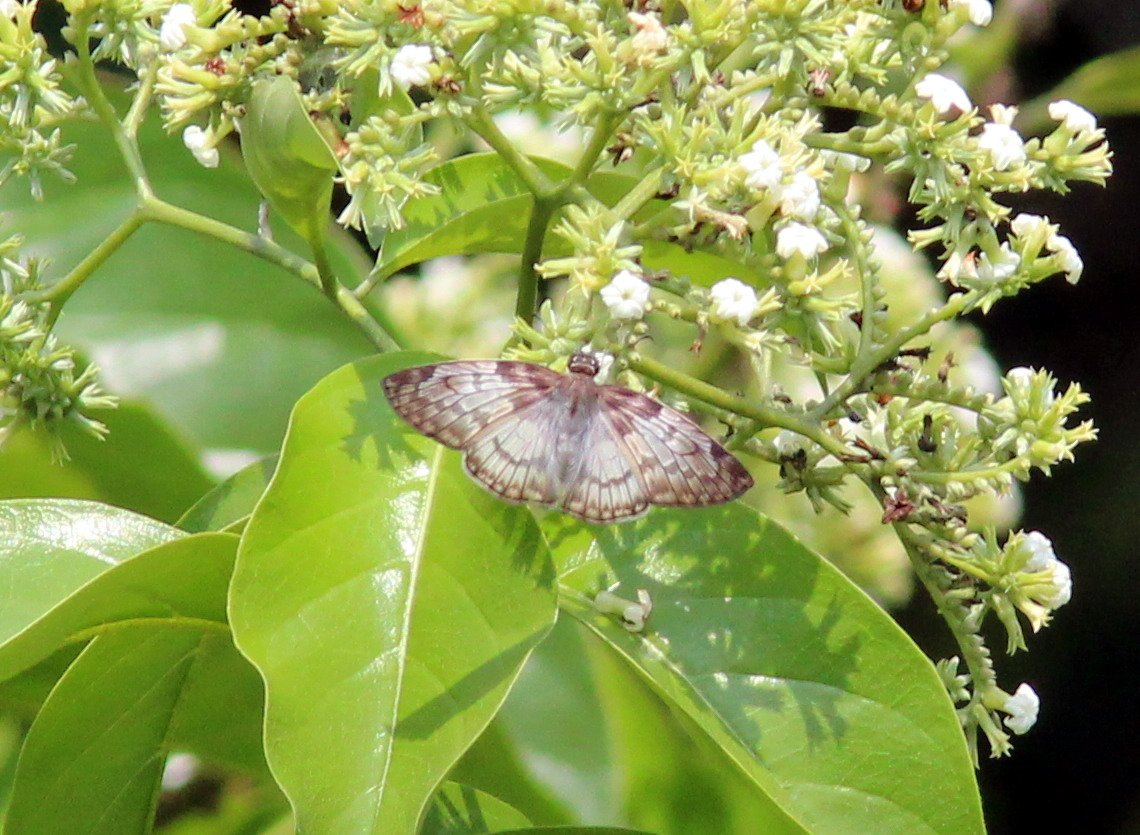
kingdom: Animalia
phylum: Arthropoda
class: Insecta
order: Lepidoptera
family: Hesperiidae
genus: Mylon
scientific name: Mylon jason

***

→ WHAT THE TASK ASKS
Reproduce the records with "scientific name" swapped for "binomial" and every other line unchanged. Leave out the pictures.

→ SOLUTION
kingdom: Animalia
phylum: Arthropoda
class: Insecta
order: Lepidoptera
family: Hesperiidae
genus: Mylon
binomial: Mylon jason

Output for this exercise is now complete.